勇者すら生きて帰らなかったという件で、ようやく大迷宮に潜ることの意味を理解し始めたようだ。
「大迷宮は広い上に無数に枝分かれした複雑な構造をしております。迷ったら最後、生きて出てくることはできないでしょう。我々案内人でも全ての道を把握しているわけじゃありません。騎士様、これが何かわかりますか?」
「何だその紙束は?」
「これ、全部大迷宮の地図です。そのほんの一部ですけどね」
息子が取り出したのは、大迷宮上層の案内人がよく使うもっとも安全かつ最短で大陸間を抜けられるルートの地図だ。
それだけで、紙束と言えるくらいの量になる。
上層ですらその全貌が明らかになっていない。
それが大迷宮という場所だ。
「騎士様がたが今回調査に赴く場所は、入口から10日間ほど進んだ位置です。移動に片道10日間。調査に10日間。帰りの移動に10日間。最低でも30日分の保存食料がなければ、途中で引き返すことになります。できれば予備の分として、もう10日間分くらいは持っていきたいところですね」
今回こいつら騎士が派遣されてきたのは、最近迷宮内のある地域で魔物の量が増えているからだ。
その原因調査と、魔物の間引きをこいつらがするわけだが、この調子じゃ、期待はできねえな。
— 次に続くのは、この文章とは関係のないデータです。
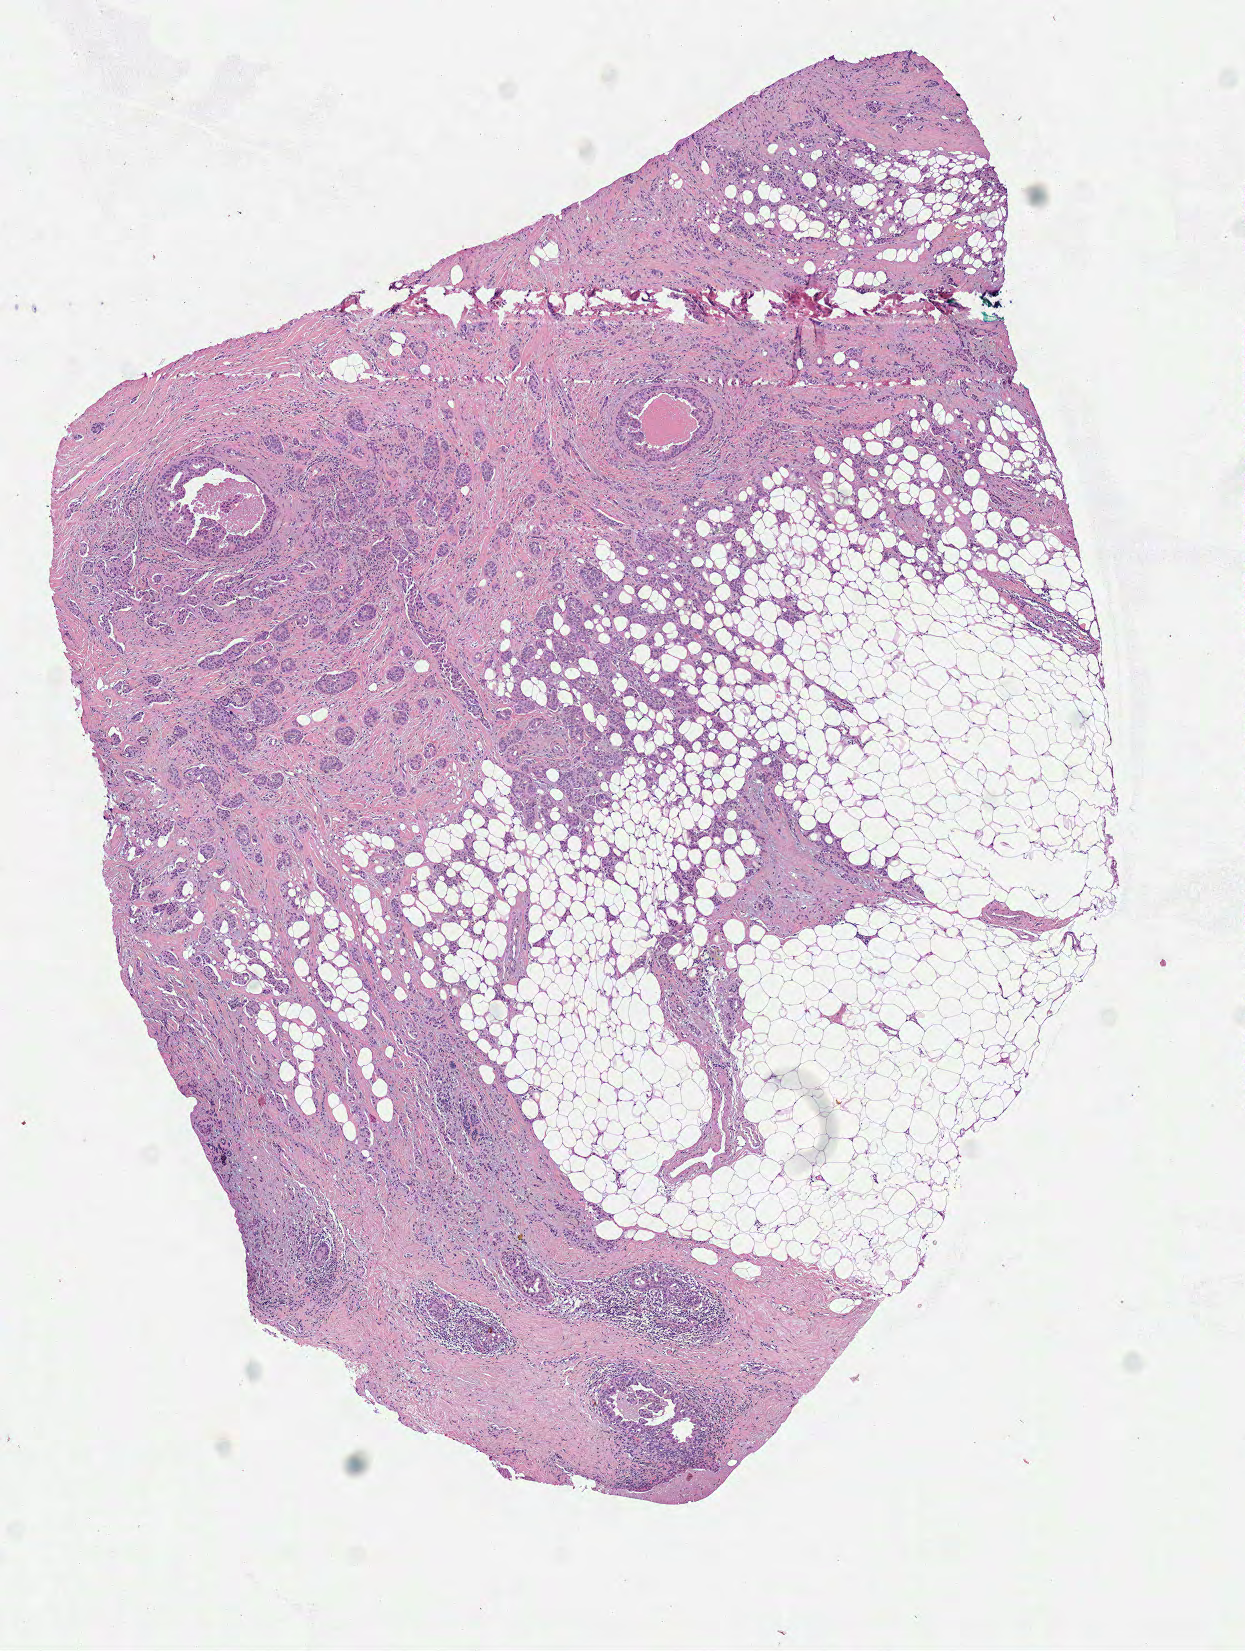
H&E-stained whole-slide image, low-resolution overview of the scanned area, about 4.9 x 6.5 mm (acquisition: 40x scan). Formalin-fixed paraffin-embedded (FFPE) diagnostic section. Primary tumour sample from the breast. Female, age 62 years at initial diagnosis.
Histologic diagnosis: Infiltrating duct carcinoma, NOS. AJCC pathologic stage: IIB (7th edition). Lymph nodes positive (case pathology): 1 of 1 examined.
魔物が大量発生している地区はちょうど最短ルートが通っている場所だ。
今後の事を考えると、なるべくなら原因を究明してそれを排除できればいいんだが。
どうなることやら。
「それから、大迷宮の魔物は毒持ちが多いので、毒消しは必須です。あと、光源にその燃料。できれば火を使ったものがいいですね。蜘蛛の巣にひっかかった時火をつけて逃げることができますから。そういうわけですので、騎士様がた、リストはこちらで作成しておきますので、物資の補給をお願いします。一応空間収納のアイテムを案内人の嗜みで持っていますので、運搬のことは任せてください。ああ、それから、手紙をご家族に出されてはいかがですか?長い旅になるでしょうからね」
矢継ぎ早に言われ、騎士どもは呆然と頷くことしかできなかった。
こんな調子じゃ、先が思いやられる。
せめて、家族に出した手紙が遺書にならないようにサポートしてやるか。